The impact of Aeolus observations on wind and rainfall predictions

Abstract. Previous studies showed substantial improvements in upper-level wind and mass field forecasts from assimilating Aeolus wind observations. This study extends those analyses using the improved reprocessed Aeolus dataset (version B16) in experiments with the global ECMWF forecasting system spanning more than three years. Results show that zonal wind forecasts improve across the entire troposphere during the first forecast week, propagating gradually into the stratosphere, with average reductions in the Root Mean Square Error of about 0.5 %, reaching over 1.5 % in the tropical upper troposphere. These improvements lead to more accurate rainfall forecasts in some regions and seasons, as measured by the Fraction Skill Score (FSS) and the Stable Equitable Error in Probability Space (SEEPS). They are largest during the winter half-year in the extratropics, particularly in the Southern Hemisphere, and appear primarily at the grid scale.

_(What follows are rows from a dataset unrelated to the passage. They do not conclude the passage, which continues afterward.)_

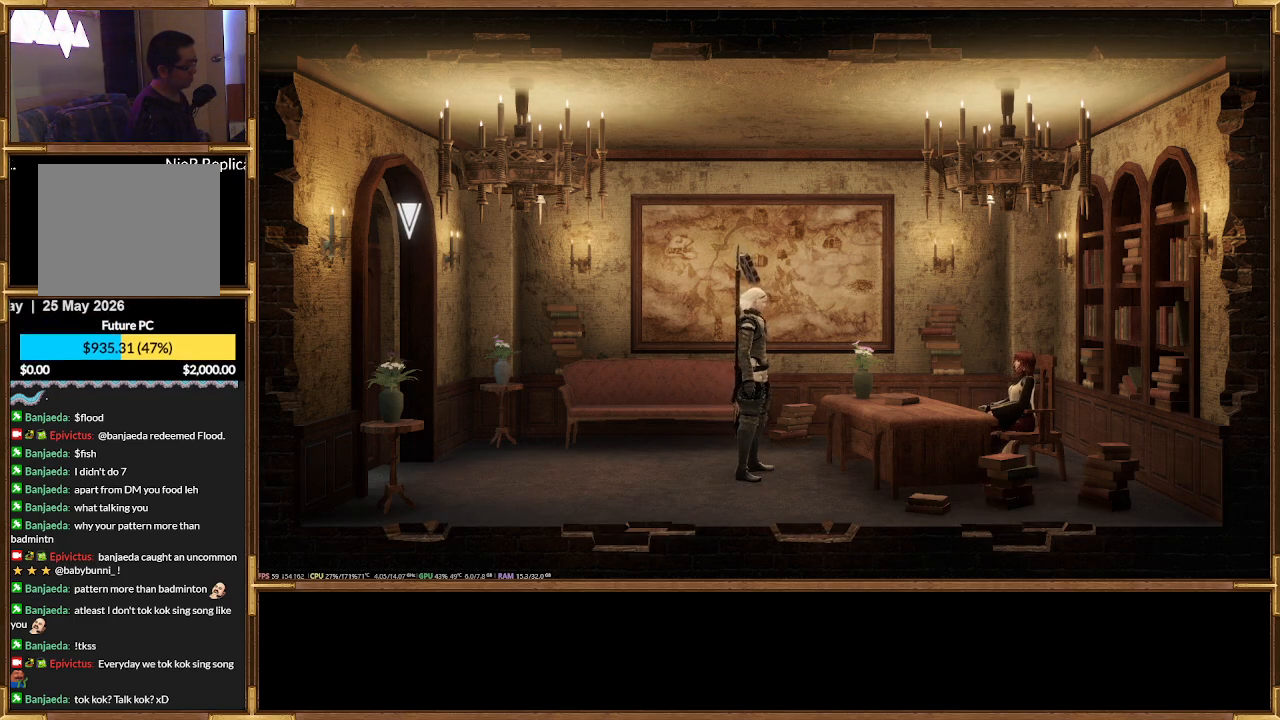
Gameplay with a controller (PlayStation layout); each line is a JSON object with the inputs held at the frame after it (dt_ms = milliseconds from this image to that frame). "events" lists button and stick changes between this image and that frame as [ms after this image, input, new state], when the widget could be followed in between. Not read: left_stick right_stick.
{"dt_ms": 500, "buttons": [], "events": []}
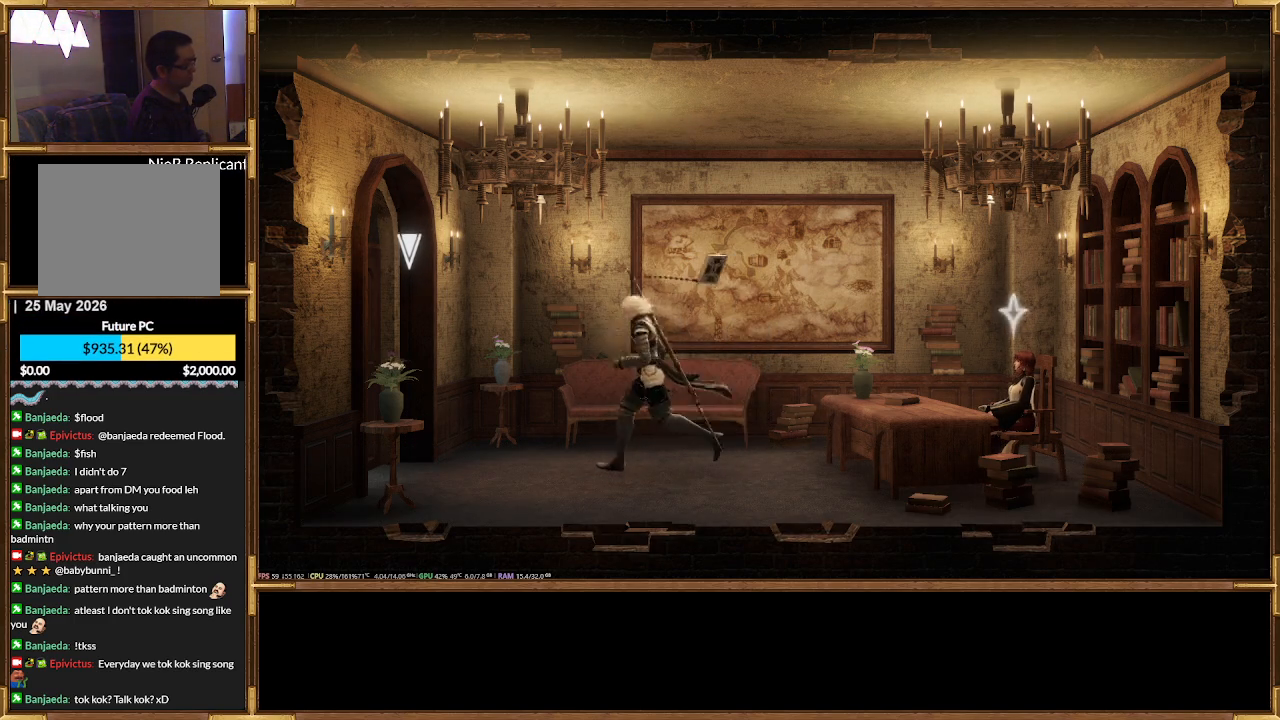
{"dt_ms": 1000, "buttons": []}
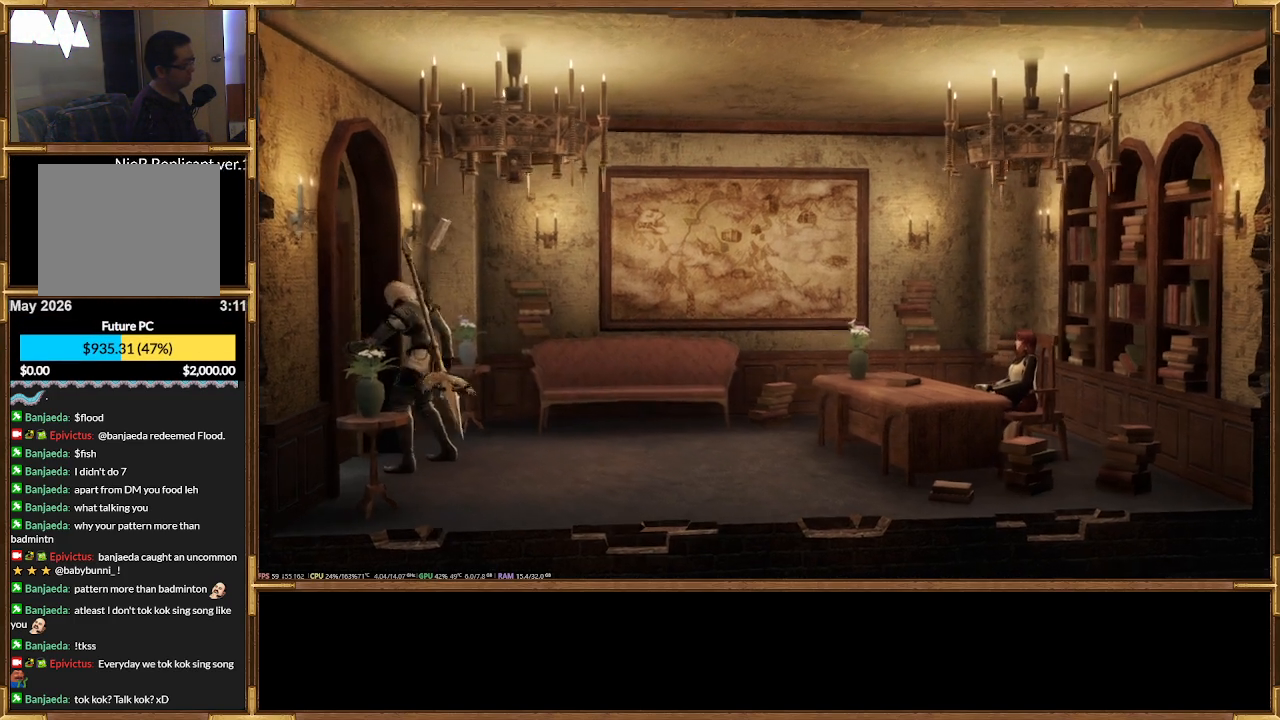
{"dt_ms": 500, "buttons": [], "events": []}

The largest FSS improvements, reaching several percent, occur for 5–10 day leads and heavy rainfall categories, while SEEPS indicates modest but consistent gains in categorical precipitation skill. These results suggest that assimilating Aeolus winds improves large-scale dynamics, such as jet streams and Rossby waves, leading to more accurate long-term predictions of cyclones and fronts, and ultimately better local wind and heavy rainfall forecasts.